Much of the work in our laboratory during the last year focussed on acquiring and bringing up equipment and debugging protocols. We have succeeded in developing much of the required technology, but important pieces remain undeveloped.

Our initial work focussed on some simple bacterial reporter and communication mechanisms.

We have successfully cloned the bioluminescence system out of two separate bacterial species, Vibrio fischeri and Photorhabdus luminescens. We sequenced both of these constructs, depositing the sequence of the Vibrio fischeri lux operon in Genbank as sequence AF170104, and verifying (with small mutations) the pre-existing sequence of the Photorhabdus operon (M90093).

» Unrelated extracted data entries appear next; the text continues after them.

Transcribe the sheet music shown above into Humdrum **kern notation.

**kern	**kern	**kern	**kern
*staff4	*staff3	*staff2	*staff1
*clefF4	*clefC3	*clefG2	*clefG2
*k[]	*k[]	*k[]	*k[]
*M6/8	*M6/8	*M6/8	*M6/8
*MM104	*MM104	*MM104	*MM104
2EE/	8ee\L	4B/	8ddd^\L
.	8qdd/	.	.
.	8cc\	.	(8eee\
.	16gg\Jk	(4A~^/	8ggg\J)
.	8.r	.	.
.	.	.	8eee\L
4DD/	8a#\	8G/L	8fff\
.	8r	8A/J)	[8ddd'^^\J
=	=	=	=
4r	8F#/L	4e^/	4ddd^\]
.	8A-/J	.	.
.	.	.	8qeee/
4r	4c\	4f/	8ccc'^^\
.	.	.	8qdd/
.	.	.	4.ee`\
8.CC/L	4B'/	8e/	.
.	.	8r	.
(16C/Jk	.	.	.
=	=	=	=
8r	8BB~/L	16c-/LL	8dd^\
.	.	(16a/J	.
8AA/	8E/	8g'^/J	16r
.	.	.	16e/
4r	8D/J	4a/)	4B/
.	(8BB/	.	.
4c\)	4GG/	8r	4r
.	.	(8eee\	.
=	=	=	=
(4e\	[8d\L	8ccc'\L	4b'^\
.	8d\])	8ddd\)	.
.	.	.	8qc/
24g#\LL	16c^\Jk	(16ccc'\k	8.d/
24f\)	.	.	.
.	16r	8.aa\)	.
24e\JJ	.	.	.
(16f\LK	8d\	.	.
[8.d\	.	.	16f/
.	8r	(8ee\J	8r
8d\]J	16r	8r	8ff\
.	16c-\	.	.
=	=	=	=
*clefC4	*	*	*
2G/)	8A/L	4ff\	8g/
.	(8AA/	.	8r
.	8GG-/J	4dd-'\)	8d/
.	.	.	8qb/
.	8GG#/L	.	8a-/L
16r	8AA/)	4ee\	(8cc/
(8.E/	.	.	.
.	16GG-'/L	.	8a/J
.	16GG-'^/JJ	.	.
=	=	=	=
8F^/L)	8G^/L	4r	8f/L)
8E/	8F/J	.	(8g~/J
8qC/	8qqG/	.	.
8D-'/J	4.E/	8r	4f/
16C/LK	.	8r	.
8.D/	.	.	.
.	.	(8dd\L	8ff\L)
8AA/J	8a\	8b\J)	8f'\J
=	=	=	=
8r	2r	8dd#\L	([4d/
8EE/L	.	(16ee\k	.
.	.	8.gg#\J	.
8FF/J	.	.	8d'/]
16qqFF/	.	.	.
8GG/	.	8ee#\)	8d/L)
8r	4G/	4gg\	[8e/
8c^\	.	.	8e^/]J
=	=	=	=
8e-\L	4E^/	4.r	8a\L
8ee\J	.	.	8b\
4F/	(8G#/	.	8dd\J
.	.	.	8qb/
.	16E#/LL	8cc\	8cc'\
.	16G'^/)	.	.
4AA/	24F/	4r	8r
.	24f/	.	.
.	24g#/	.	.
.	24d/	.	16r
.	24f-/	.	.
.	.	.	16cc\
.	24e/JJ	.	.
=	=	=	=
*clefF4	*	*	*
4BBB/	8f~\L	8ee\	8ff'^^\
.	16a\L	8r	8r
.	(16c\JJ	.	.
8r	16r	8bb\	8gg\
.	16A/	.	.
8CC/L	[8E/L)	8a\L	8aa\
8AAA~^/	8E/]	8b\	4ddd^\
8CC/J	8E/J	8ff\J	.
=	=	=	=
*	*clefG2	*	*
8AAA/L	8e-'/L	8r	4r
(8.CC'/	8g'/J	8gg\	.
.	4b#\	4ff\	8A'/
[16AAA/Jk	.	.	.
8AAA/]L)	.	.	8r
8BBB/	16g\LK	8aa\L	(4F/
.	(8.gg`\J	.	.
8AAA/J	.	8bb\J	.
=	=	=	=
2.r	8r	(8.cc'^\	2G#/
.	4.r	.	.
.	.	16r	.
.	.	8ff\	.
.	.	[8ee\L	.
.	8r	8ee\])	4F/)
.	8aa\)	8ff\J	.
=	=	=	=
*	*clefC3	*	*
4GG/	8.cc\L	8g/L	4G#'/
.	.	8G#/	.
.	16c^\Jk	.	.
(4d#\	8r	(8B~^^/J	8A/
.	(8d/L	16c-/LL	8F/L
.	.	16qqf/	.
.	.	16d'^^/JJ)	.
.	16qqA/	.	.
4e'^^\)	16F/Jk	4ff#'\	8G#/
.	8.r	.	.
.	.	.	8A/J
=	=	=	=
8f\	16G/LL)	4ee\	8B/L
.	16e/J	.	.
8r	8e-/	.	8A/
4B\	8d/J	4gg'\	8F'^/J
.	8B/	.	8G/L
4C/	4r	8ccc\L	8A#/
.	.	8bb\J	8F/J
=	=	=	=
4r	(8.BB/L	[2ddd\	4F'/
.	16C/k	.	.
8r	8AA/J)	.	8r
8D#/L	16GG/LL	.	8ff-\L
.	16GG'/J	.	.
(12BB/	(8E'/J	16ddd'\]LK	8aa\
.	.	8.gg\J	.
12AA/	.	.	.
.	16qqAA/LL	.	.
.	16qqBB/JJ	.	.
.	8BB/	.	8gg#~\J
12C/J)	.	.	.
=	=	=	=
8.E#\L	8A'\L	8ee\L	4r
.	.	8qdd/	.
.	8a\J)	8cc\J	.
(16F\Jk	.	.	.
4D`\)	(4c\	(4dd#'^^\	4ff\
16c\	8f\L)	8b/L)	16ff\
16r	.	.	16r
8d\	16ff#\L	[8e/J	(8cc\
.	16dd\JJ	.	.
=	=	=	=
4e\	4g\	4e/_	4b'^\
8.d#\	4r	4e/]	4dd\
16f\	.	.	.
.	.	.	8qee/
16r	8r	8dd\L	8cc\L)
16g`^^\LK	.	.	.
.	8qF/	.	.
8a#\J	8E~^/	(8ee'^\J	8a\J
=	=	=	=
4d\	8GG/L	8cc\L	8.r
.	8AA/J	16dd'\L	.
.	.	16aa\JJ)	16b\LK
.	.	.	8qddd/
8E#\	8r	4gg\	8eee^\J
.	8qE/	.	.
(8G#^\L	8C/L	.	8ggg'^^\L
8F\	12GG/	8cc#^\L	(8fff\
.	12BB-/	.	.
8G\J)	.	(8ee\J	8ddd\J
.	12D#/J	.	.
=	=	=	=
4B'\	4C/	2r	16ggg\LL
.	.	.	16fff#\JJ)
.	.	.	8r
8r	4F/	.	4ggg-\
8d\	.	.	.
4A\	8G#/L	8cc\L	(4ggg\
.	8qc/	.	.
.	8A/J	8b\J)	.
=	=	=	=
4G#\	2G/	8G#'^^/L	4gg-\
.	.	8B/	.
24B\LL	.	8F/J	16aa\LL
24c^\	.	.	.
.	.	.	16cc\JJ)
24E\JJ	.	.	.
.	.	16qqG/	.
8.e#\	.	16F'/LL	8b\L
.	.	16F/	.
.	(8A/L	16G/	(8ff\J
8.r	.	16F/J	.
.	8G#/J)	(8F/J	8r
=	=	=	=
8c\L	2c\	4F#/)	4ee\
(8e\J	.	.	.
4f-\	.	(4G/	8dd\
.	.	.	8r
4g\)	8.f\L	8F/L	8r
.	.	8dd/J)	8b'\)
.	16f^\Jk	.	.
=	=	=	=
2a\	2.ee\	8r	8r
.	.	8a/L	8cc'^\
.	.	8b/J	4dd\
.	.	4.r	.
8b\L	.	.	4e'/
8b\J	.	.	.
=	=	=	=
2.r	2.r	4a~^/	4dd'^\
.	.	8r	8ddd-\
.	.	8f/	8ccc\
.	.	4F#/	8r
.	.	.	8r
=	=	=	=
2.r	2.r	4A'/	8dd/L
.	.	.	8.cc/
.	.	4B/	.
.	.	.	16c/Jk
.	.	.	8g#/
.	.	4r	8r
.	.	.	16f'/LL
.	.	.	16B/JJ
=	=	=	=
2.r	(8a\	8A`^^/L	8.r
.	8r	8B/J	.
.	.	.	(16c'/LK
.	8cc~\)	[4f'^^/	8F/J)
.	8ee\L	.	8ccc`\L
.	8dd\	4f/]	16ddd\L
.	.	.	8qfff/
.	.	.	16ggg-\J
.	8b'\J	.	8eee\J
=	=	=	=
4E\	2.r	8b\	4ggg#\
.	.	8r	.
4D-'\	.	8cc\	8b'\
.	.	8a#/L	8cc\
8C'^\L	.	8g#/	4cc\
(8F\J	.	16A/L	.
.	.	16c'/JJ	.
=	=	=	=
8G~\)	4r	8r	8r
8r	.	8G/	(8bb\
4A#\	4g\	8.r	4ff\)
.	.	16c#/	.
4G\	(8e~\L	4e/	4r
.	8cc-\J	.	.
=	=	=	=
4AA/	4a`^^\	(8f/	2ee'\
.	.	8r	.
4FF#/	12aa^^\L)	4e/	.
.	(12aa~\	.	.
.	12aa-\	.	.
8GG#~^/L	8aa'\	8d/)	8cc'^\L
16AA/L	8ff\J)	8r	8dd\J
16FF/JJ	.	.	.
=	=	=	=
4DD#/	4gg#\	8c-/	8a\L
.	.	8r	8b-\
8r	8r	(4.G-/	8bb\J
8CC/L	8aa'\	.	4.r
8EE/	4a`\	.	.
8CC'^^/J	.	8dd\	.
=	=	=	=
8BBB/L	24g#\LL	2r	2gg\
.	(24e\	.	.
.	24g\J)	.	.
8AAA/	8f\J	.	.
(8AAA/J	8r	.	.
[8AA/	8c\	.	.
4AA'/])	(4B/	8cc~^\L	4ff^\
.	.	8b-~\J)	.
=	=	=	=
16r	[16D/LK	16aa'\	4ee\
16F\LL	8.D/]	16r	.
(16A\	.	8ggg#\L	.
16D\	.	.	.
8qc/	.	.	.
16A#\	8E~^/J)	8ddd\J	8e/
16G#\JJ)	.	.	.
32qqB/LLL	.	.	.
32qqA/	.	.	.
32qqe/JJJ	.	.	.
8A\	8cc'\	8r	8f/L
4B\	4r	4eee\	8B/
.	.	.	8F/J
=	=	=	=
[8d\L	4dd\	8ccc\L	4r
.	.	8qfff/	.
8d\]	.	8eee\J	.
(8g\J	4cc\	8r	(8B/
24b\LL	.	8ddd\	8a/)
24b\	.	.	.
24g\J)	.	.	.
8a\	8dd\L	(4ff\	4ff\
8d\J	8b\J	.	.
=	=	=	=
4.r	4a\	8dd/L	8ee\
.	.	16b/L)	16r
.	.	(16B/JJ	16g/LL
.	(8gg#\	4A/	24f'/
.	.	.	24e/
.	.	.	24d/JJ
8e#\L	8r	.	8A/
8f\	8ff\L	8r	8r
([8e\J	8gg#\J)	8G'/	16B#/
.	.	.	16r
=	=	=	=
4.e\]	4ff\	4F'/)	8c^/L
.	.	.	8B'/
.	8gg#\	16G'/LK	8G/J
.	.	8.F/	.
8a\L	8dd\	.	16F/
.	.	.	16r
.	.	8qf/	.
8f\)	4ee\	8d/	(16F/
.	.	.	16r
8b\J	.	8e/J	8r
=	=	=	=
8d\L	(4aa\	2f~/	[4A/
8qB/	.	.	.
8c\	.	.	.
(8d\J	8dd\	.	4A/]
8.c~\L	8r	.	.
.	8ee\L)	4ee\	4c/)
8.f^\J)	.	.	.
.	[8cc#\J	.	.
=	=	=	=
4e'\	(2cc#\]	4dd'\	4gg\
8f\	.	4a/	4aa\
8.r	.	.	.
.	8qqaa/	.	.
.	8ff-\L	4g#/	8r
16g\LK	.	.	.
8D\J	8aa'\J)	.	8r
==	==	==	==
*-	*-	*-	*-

Building on our sequencing of the Lux operon, we have isolated the intercellular communications mechanisms of the bacterium, and used it to communicate from a genetic regulatory network in one bacterial cell to a second genetic regulatory network in another cell. The signalling relies on the creation of a specific signal molecule, an autoinducer,

One specific project for the next year is to isolate several more such autoinducer/responder systems. We already have under way the isolation of a similar system from Pseudomonas aeruginosa. It is important to have more than one such system because, at least with our current techniques, only a single signal can be sent with each such chemical. Even having two such signalling chemicals will allow us to construct some compelling genetic networks, which may, for the first time, allow us to demonstrate engineered patterning of a bacterial culture, implementing some of the pattern formation ideas of Turing (1952).

A second theme of our proposed work for the next year is to start looking at very simple bacterial cells. One of the simplest such cells, Mycoplasma genitalium, was the second organism to be completely sequenced, and has been the subject of an intriguing paper in which the individual gene knockouts were performed, leading to an absolute requirement of only approximately 290 genes (Hutchinson, 1999).

Unfortunately, Mycoplasma genitalium is a human pathogen, and is unsuitable for research work in our facility. We have located a plant pathogen, Mesoplasma lactucae, which also has a relatively small genome, but has a biosafety level of 1. We plan to begin a set of experiments with this organism to determine its suitability for the longer term project of reducing the complexity of living cells, and creating an understandable and predictable engineering infrastructure.

We have also learned a lot during the past year about the types of tools necessary to effectively work in this field. We have been surprised, for example, at the remarkable efficiency of sequencing DNA, but equally at the remarkable difficulty of de-novo synthesizing long strands of DNA. It is as if we can read the documents very well, but can print them out only by cutting and pasting words or paragraphs we happen to find in the newspaper.

Efficient "printing" of our engineered constructs would have a profound effect not only on our work, but on the work of thousands of researchers who spend much of their time painstakingly cutting and pasting DNA sequences.

We have some ideas on how to dramatically speed up this process, using enzymatic reactions based on terminal deoynucleotide transferase (TdT) which we would like to try. A more traditional approach of high throughput chemical synthesis, driven by careful sequence compilation software is a backup approach.

Finally, we believe that to be an effective laboratory we must begin to perform genetic network analysis through the use of high throughput techniques such as gene arrays or gene chips. We are still analyzing the correct protocols and equipment in this area, but this is an essential part of augmenting our data analysis tool set.

Turing AM; The Chemical Basis of Morphogenesis, Proc. Royal Soc. (London) B 237:37-72, (1952).

Hutchison CA, Peterson SN, Gill SR, Cline RT, White O, Fraser CM, Smith, HO, Venter JC; Global Transposon Mutagenesis and a Minimal Mycoplasma Genome, Science, 286: 2165-69 (1999).